On a 6-2 vote, the Supreme Court rejects a challenge to a voter-approved Michigan law that bans the practice of affirmative action for college admissions. (Reuters)
April 22

ON TUESDAY, the Supreme Court refused to strike down Michigan’s ban on affirmative action at the state’s public universities. We disagree with the 58 percent of Michigan voters who, in 2006, inserted the ban into the state’s constitution. But the court, which ruled 6-2, nevertheless made the right call in respecting voters’ prerogative to make a different judgment.

The case, Schuette v. BAMN, did not address the constitutionality of public university admissions policies that consider applicants’ race. Rather, it concerned how and when those policies may be changed or eliminated. A group of civil rights activists argued that Michigan’s voters stacked the deck against minority interests by enshrining the affirmative action ban in the state constitution, singling out an issue of special significance to minorities and making the policy uniquely difficult to reverse.

The case reflects the tension between majority rule and the courts’ important, historical role in protecting minority rights. Over the course of decades, courts rightly struck down voter-driven attempts to reorder the political system in ways that would have made it difficult or impossible to ensure school integration or fight racist housing practices.

But this is not an obvious or even subtle case of misguided majorities imposing discriminatory policies on helpless minorities. The debate over affirmative action is one in which there is legitimate and understandable disagreement. We believe that carefully applied affirmative action policies promote valuable diversity on campuses, helping them to prepare rising generations in a pluralistic society. The court has said that these policies burden the notion of equal treatment but are allowed in narrow circumstances. It’s not surprising that many citizens are uncomfortable with policies that explicitly favor members of one race over another.

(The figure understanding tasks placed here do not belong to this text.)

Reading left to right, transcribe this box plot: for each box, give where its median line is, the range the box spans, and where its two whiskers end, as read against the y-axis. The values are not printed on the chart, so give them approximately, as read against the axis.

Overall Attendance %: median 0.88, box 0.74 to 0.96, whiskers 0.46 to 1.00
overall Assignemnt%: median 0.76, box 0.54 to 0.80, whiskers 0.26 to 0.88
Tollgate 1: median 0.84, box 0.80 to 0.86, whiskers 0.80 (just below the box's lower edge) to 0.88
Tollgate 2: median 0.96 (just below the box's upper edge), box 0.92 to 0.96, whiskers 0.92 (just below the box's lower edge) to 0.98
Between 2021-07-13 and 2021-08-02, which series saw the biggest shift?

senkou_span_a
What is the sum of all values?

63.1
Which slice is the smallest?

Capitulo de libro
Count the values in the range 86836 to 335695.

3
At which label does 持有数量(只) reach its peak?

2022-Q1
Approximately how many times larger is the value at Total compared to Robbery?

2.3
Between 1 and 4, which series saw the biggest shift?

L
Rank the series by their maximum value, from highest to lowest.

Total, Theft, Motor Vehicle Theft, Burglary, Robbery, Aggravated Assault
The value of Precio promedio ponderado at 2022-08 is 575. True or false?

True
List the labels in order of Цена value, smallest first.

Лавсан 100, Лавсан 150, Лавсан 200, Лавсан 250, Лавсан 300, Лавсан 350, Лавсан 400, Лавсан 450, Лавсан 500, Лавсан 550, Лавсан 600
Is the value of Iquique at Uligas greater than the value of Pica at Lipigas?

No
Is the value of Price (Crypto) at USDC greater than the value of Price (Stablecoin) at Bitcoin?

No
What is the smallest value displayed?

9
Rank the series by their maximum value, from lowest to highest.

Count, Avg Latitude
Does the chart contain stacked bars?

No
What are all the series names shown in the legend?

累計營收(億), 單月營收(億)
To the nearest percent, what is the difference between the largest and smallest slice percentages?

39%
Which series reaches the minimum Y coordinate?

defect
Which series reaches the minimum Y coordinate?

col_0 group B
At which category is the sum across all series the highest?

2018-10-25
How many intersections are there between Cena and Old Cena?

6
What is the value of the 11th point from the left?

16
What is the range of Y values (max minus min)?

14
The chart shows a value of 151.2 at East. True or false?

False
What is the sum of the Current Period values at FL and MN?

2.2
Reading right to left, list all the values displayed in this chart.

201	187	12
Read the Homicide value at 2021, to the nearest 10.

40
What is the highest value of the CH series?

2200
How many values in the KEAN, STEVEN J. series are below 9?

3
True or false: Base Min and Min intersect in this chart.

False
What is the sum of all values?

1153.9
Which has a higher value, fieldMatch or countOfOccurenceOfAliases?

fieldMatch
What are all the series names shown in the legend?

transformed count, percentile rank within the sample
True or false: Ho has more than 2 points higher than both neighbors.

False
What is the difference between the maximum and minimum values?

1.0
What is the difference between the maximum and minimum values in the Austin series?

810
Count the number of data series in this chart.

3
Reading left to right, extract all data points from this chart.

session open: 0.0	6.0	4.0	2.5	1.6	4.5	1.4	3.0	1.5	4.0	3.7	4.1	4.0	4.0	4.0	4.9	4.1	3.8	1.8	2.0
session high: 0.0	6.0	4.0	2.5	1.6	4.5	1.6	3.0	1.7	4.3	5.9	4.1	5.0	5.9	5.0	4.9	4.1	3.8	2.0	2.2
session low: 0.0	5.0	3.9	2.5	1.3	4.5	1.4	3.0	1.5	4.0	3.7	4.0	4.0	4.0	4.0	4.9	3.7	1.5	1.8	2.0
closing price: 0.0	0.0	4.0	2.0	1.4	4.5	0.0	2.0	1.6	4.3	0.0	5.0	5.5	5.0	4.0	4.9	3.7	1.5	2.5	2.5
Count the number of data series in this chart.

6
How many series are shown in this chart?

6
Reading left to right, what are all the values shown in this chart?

What this and other court decisions mean for affirmative action’s backers is that they may have to devise other ways to promote diversity on campus, at least in some places or under certain circumstances. Some states have policies that guarantee admission to public universities to those who graduate in the top 10 percent of their high school class. That can help, but its effectiveness relies on high schools lacking a racial mix. Another strategy worth considering is giving more weight to socioeconomic factors in university admissions. An easy place to start would be eliminating merit scholarships in favor of offering that money to needier students, increasing outreach to qualified students in minority communities and pumping up need-based financial aid. Advocates also should keep explaining why diversity matters on campuses, all the more now that the court has made clear these questions are in voters’ hands.